**WHAT YOU HAVE TO DO:**
Among the entries below, extract exactly the lines that run from the one with "middle tip: (370, 87)" through the one with "pinky tip: (339, 99)", both ends included.

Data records
▼

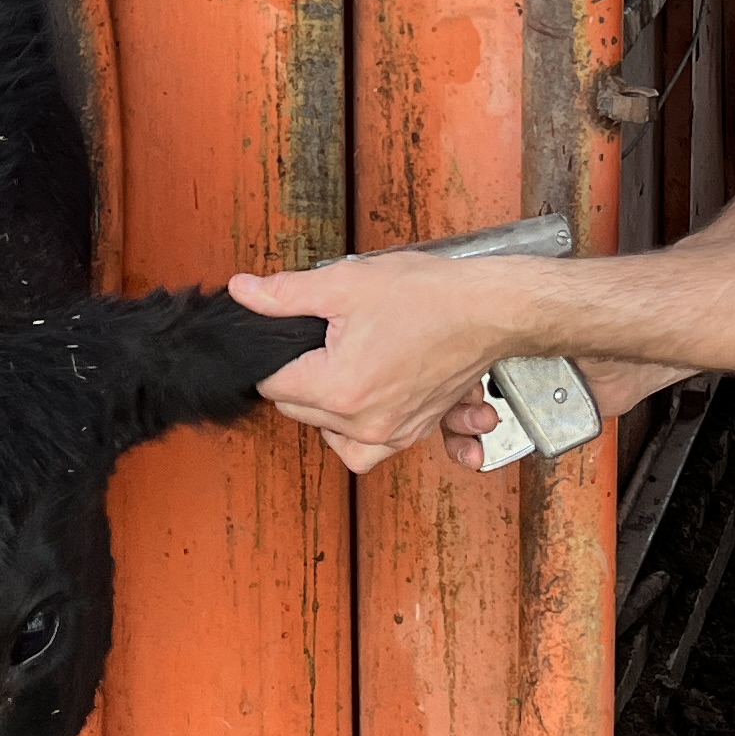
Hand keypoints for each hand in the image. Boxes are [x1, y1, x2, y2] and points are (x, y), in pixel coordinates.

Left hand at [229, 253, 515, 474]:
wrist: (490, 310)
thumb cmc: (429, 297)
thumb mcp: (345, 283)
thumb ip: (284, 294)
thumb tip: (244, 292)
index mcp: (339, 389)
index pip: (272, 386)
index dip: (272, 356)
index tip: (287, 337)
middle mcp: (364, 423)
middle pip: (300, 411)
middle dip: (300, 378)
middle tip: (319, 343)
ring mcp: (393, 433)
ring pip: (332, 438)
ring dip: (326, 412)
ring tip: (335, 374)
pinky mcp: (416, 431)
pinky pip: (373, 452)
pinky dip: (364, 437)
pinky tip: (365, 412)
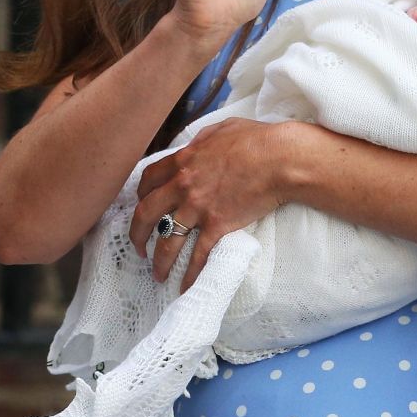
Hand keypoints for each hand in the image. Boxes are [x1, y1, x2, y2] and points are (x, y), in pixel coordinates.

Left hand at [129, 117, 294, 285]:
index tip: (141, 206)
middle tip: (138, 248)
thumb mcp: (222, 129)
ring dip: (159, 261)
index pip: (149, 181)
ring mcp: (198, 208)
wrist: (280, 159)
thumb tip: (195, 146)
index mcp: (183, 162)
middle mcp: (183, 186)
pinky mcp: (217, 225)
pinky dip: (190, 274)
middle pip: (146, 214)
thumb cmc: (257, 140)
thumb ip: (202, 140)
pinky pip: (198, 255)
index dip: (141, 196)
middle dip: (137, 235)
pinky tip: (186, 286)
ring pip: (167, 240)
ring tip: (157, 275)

▲
▼

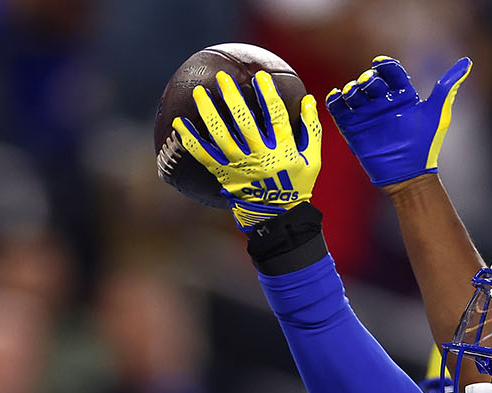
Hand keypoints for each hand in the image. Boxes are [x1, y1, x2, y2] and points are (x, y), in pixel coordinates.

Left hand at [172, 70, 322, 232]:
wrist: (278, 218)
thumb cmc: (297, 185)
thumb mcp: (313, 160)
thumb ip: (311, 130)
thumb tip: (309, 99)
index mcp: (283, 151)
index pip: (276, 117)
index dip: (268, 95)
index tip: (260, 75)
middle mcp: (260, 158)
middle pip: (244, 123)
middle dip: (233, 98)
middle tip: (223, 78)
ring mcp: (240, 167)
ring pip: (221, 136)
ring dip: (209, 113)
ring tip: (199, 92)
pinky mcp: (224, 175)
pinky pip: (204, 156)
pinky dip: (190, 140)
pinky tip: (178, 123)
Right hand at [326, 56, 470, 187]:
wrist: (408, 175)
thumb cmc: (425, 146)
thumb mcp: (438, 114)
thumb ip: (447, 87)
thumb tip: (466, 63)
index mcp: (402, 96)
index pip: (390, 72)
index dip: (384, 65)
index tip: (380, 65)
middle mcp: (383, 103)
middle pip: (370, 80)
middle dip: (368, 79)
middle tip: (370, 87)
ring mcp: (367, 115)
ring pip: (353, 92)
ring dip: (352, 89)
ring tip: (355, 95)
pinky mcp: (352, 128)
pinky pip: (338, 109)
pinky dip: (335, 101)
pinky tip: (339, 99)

▲

**TASK RESULT:**
middle tip: (370, 87)
ring mcp: (367, 115)
ring pip: (353, 92)
ring dip: (352, 89)
ring tip: (355, 95)
pinky mcp: (352, 128)
pinky pip: (338, 109)
pinky dip: (335, 101)
pinky tip: (339, 99)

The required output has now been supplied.